“Percebemos perfeitamente a situação dos lesados do BES. Foi uma preocupação permanente da administração do BES acudir a essas pessoas, por um dever ético e legal, mas também pelo seu próprio interesse e interesse do banco – o chamado dano reputacional”, disse o advogado Raul Soares da Veiga, no quinto dia de debate instrutório no tribunal de Monsanto, em Lisboa.
O mandatário do antigo administrador do BES sublinhou que a acusação do Ministério Público (MP) ao seu constituinte é “extraordinariamente injusta e ilegal”, argumentando com o percurso de Morais Pires no banco, no qual entrou quando este estava ainda nacionalizado e “subiu a pulso”, ao chegar à administração ao fim de 28 anos.

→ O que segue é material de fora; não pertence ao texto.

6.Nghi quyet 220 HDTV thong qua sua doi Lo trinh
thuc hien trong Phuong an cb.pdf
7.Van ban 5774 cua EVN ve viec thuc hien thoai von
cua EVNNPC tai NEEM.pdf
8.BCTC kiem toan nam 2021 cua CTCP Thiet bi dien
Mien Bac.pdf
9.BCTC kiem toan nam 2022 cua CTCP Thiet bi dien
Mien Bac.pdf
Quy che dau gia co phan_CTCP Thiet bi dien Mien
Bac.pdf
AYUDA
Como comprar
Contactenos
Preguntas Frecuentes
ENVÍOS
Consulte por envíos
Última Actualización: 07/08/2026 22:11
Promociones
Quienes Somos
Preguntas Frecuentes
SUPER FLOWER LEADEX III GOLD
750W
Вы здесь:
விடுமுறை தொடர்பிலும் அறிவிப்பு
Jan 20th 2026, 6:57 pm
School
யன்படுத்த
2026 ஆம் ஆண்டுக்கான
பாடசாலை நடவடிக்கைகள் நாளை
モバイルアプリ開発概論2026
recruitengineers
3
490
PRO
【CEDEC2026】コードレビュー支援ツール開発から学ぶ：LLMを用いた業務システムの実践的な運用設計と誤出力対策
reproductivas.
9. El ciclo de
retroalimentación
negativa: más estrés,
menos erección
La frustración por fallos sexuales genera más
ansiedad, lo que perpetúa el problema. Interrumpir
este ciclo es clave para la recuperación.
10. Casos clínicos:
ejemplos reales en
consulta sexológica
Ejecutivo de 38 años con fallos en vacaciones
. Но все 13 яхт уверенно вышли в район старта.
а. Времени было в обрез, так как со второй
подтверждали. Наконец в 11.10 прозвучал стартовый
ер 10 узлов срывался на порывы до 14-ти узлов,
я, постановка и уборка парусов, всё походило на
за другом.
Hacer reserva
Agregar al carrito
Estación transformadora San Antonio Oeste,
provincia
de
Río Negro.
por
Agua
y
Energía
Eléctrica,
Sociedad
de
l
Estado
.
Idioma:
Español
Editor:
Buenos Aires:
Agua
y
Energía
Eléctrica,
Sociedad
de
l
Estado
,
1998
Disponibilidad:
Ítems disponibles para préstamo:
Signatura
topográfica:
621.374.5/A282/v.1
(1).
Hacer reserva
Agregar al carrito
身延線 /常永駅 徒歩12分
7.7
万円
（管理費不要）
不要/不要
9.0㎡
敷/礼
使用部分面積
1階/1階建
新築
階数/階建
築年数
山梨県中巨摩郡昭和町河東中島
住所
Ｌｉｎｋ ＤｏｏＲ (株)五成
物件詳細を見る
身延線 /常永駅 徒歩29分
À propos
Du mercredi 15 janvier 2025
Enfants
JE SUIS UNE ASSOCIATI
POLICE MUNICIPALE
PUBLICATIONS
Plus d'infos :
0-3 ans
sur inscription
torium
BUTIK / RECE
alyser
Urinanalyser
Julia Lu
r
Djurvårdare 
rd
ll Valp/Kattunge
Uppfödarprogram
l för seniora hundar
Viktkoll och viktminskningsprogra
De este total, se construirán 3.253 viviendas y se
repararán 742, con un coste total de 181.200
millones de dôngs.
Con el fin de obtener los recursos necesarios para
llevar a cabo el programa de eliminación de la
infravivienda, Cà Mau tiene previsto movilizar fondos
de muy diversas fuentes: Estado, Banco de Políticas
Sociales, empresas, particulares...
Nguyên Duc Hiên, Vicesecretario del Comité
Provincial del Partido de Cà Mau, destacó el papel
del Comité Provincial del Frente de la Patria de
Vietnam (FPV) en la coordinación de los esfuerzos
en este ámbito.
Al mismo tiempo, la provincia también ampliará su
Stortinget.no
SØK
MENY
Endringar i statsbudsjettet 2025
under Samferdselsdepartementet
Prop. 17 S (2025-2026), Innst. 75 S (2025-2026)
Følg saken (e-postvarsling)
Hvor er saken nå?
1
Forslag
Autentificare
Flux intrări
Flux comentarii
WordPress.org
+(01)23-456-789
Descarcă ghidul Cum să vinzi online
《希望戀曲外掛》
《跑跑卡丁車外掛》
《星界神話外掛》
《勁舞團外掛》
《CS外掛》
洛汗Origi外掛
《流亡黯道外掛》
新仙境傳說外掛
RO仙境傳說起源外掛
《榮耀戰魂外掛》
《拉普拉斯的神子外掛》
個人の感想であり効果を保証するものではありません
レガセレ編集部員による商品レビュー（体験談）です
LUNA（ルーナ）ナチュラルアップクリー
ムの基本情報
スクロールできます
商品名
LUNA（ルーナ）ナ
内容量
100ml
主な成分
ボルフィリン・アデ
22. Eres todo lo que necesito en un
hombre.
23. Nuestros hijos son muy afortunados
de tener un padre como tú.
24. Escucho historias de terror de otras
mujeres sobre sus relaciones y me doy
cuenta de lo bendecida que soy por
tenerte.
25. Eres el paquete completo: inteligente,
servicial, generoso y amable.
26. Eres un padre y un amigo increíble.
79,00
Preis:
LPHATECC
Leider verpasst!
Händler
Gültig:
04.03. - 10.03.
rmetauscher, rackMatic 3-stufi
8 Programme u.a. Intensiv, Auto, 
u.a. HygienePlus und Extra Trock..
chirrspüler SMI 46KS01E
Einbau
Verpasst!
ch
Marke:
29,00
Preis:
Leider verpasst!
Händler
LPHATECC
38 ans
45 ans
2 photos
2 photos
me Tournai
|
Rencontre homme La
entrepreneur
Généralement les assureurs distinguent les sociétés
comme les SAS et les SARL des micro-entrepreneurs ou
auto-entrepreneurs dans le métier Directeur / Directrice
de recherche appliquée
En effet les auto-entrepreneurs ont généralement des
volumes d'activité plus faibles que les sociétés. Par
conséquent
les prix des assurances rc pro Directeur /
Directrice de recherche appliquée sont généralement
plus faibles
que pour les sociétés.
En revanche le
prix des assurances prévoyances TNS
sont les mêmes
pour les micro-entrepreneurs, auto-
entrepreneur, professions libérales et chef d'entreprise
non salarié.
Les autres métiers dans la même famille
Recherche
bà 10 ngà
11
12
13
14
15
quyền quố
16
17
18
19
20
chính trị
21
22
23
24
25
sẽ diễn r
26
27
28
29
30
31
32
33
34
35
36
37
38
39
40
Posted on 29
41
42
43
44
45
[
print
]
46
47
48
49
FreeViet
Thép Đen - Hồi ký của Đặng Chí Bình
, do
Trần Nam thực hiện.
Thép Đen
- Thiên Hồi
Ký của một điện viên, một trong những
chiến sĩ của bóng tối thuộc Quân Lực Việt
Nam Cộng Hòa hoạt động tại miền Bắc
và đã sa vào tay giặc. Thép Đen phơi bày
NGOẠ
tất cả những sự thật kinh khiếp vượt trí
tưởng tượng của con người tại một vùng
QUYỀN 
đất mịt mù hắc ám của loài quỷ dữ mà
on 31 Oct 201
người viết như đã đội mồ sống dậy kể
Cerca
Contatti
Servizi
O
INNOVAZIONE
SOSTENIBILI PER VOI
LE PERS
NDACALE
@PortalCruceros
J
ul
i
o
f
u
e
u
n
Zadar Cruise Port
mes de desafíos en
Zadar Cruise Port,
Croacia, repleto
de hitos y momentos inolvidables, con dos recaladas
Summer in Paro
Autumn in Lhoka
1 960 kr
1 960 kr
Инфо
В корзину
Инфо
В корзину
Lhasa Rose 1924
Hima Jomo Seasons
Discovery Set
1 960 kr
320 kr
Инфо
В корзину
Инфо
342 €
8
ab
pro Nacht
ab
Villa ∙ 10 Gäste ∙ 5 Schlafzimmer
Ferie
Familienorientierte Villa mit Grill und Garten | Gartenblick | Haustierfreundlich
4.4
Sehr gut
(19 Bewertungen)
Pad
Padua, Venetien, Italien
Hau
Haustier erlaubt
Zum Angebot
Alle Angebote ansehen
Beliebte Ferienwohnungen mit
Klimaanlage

“É absolutamente doloroso, quase insuportável fazer as acusações de ter traído o BES”, frisou.
Além de refutar a imputação dos crimes de associação criminosa e corrupção passiva no setor privado, por considerar que “não têm adesão à realidade, o advogado do ex-administrador visou, entre vários aspetos da sua argumentação, o plano complementar do GES, apontando a responsabilidade ao Banco de Portugal.
“Este plano hediondo e criminoso de fazer coisas terríficas no GES para fins insondáveis tem esta explicação muito simples: o Banco de Portugal pediu o plano”, observou a defesa de Morais Pires, referindo que o objetivo passava por diluir o controlo da família Espírito Santo na sociedade Rio Forte e no GES.
O advogado criticou igualmente o indeferimento de um pedido de perícia financeira por parte do juiz, ao salientar que esperou dois anos pela realização dessa perícia para aferir se a venda das obrigações teria sido feita a valor de mercado e se o dinheiro tinha entrado mesmo no BES.
“Estivemos dois anos para isso ser feito e não foram deferidas. Era uma questão de peritos analisarem devidamente os factos e ver se essa questão objetiva e essencial onde o MP monta a sua acusação sobre as tenebrosas obrigações de longo prazo caía ou não”, disse.
Por outro lado, Soares da Veiga mostrou-se, de alguma forma, conformado com a expectativa de uma decisão do juiz Pedro Santos Correia no sentido de pronunciar os arguidos para julgamento, ao notar que a instrução (fase processual facultativa para verificar se há indícios suficientes para julgar os arguidos) “está feita para o comodismo da confirmação”, sem esquecer a atuação do Conselho Superior da Magistratura (CSM) neste caso.
“A decisão parece só uma: a de pronunciação como a acusação, para que o CSM deixe de estar tão aflito com demoras neste processo e não há outro caminho que não o de terminar com essas aflições”, referiu, numa alusão à atribuição em junho de 2022 de um prazo de oito meses pelo CSM para a conclusão da instrução, prazo esse que já expirou em fevereiro passado. No entanto, o advogado queixou-se também da troca do juiz Ivo Rosa por Pedro Santos Correia.
“Houve uma substituição de juiz e não é suposto haver substituições de juízes. Há o princípio de inamovibilidade do juiz”, concluiu.
Durante esta manhã, realizaram-se ainda as alegações dos representantes dos arguidos Manuel Fernando Espírito Santo, Frederico Ferreira, Rui Santos e da sociedade Espírito Santo Irmãos. O debate instrutório prossegue durante a tarde no tribunal de Monsanto.
Considerado um dos maiores processos da história da justiça portuguesa, este caso agrega no processo principal 242 inquéritos, que foram sendo apensados, e queixas de mais de 300 pessoas, singulares e coletivas, residentes em Portugal e no estrangeiro.
Segundo o MP, cuja acusação contabilizou cerca de quatro mil páginas, a derrocada do Grupo Espírito Santo (GES), em 2014, terá causado prejuízos superiores a 11,8 mil milhões de euros.